:: Extracted information ::
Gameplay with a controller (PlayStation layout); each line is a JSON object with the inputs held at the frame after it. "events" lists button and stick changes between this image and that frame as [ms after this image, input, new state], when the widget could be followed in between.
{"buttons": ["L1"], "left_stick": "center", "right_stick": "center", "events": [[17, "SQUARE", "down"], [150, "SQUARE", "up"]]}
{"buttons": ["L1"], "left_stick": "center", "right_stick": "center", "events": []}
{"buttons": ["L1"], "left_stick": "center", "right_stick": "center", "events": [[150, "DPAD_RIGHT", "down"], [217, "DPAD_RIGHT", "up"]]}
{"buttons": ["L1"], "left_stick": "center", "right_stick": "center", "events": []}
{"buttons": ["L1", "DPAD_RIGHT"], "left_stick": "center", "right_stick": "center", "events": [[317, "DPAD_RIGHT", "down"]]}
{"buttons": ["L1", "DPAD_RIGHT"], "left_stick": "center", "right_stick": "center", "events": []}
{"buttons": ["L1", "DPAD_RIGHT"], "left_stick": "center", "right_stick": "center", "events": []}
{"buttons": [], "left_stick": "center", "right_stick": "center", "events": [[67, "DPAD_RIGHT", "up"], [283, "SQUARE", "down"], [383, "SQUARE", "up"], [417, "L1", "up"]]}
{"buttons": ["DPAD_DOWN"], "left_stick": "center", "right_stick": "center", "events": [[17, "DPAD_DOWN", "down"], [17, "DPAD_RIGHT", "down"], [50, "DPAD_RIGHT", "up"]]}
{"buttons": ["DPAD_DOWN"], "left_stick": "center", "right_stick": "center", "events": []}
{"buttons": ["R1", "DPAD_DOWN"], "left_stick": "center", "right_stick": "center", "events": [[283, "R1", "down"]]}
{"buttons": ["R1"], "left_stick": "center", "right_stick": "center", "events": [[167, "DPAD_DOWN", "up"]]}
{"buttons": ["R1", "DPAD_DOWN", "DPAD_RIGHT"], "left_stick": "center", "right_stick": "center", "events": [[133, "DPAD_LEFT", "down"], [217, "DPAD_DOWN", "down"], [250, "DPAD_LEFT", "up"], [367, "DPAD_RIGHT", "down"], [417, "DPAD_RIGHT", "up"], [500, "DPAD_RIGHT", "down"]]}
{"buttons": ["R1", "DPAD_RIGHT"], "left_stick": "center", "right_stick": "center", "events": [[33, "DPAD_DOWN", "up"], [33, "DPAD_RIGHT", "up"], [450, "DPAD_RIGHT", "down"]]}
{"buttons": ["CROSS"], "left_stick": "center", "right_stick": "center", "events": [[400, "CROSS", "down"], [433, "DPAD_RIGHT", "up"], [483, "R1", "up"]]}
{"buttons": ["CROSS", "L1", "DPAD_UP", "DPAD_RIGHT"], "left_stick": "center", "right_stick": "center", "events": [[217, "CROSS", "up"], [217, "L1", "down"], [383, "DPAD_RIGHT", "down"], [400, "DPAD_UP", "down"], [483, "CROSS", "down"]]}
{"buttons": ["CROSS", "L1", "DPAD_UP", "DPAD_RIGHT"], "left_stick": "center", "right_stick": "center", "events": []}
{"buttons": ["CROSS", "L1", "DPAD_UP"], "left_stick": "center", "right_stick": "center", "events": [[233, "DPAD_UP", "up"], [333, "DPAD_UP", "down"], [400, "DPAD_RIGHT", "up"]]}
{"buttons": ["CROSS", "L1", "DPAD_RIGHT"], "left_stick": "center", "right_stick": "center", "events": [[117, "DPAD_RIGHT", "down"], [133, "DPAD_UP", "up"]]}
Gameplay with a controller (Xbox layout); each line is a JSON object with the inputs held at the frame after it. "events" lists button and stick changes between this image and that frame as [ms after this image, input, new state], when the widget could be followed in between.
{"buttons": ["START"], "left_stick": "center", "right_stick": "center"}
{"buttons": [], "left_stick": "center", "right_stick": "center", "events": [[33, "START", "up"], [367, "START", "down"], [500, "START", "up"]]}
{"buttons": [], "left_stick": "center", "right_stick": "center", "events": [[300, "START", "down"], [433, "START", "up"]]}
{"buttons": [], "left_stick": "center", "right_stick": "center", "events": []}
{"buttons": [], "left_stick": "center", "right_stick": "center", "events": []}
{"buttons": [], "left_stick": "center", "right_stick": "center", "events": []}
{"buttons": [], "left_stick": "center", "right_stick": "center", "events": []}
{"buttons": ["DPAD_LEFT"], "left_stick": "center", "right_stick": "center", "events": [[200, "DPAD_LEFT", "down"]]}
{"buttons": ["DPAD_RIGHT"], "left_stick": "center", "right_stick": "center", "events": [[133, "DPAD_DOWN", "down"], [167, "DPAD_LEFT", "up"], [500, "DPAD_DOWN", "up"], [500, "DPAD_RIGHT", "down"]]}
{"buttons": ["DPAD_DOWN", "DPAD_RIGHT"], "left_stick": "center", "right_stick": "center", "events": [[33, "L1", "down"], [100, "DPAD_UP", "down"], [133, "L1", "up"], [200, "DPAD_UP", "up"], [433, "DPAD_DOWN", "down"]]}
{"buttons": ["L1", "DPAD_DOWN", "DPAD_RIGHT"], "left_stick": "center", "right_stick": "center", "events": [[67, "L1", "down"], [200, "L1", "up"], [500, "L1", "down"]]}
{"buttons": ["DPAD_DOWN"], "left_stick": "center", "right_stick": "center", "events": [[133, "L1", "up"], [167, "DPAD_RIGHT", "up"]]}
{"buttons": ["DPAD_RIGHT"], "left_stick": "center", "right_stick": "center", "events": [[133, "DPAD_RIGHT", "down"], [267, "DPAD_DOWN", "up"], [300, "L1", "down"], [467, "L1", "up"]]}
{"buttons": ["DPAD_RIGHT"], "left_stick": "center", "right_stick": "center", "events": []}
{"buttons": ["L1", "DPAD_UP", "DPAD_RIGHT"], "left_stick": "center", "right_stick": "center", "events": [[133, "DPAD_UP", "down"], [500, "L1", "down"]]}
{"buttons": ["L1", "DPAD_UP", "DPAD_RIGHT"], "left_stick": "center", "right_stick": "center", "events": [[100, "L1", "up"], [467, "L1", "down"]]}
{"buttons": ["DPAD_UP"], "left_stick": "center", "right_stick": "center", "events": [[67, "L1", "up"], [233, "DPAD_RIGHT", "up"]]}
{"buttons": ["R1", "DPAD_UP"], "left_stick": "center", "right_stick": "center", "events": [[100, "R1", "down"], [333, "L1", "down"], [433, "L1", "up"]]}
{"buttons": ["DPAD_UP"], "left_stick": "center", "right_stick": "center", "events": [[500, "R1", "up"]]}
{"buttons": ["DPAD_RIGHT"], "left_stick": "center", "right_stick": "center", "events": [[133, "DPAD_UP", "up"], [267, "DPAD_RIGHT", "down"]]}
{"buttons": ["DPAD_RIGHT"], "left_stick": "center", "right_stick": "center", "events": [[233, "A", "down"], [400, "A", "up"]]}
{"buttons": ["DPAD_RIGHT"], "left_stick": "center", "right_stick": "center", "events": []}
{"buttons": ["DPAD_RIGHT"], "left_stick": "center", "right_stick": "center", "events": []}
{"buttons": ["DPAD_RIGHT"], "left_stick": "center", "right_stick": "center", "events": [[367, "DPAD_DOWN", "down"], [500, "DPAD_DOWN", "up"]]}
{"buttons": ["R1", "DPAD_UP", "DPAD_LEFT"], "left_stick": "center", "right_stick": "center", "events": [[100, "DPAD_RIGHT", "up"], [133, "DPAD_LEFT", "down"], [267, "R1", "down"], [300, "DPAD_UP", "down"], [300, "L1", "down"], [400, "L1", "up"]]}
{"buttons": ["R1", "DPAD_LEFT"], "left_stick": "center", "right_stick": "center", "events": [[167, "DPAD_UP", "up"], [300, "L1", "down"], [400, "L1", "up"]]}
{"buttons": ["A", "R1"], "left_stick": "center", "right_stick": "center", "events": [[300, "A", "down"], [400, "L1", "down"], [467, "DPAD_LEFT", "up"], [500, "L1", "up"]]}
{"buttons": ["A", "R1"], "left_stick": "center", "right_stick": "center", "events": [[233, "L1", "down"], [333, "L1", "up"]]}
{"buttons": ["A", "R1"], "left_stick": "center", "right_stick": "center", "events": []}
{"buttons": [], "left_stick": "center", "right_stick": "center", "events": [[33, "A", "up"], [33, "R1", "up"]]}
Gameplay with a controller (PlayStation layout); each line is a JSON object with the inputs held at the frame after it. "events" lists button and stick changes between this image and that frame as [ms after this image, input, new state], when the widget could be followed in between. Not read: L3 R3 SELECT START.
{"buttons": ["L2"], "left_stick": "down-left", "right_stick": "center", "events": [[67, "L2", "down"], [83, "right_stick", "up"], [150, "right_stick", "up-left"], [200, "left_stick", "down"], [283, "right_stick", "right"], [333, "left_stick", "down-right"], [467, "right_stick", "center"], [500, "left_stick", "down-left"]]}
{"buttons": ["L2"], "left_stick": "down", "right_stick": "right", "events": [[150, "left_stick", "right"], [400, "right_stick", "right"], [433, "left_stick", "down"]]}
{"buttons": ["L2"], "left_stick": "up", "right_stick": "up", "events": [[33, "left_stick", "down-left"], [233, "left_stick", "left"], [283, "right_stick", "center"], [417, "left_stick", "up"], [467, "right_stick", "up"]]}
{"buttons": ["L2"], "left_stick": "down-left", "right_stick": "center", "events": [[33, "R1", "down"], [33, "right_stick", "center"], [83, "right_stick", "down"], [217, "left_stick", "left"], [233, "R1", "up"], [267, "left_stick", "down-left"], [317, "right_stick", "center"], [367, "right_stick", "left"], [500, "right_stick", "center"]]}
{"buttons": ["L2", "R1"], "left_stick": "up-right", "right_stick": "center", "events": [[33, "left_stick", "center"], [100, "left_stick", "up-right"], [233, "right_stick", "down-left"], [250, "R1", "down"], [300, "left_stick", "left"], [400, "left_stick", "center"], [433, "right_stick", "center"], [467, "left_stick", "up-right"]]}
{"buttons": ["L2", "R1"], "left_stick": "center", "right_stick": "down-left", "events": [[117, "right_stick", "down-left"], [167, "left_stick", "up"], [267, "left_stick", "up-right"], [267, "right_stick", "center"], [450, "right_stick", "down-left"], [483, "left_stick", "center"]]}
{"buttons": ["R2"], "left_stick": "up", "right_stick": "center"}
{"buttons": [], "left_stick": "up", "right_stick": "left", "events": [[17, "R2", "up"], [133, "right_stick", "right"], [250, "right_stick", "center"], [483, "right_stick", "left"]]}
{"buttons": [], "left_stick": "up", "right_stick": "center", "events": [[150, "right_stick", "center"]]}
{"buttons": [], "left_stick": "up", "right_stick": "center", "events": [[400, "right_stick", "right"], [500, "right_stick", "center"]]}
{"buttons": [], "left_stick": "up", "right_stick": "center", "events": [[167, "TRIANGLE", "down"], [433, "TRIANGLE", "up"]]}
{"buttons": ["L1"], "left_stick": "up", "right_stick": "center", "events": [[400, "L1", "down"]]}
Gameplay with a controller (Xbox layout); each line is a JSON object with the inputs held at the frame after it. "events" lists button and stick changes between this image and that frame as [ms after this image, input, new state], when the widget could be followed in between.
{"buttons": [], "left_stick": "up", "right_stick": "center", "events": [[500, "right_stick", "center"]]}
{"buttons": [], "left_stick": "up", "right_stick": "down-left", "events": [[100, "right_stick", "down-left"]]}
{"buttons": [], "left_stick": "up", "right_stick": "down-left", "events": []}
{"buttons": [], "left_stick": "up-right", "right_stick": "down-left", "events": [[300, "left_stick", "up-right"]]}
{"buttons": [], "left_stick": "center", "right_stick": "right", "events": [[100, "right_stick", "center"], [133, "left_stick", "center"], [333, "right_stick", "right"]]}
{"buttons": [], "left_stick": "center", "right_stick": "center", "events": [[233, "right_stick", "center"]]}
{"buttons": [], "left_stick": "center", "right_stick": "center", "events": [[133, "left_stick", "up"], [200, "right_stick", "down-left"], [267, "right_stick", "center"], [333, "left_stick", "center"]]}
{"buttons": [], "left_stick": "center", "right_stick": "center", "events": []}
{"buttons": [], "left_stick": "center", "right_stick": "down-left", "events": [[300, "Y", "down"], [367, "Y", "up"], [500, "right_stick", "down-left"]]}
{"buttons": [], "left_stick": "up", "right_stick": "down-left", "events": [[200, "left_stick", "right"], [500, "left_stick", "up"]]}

:: Task directions ::
Find the lines in the data that include "SQUARE", then copy each of them.

:: Answer space ::
{"buttons": ["L1"], "left_stick": "center", "right_stick": "center", "events": [[17, "SQUARE", "down"], [150, "SQUARE", "up"]]}
{"buttons": [], "left_stick": "center", "right_stick": "center", "events": [[67, "DPAD_RIGHT", "up"], [283, "SQUARE", "down"], [383, "SQUARE", "up"], [417, "L1", "up"]]}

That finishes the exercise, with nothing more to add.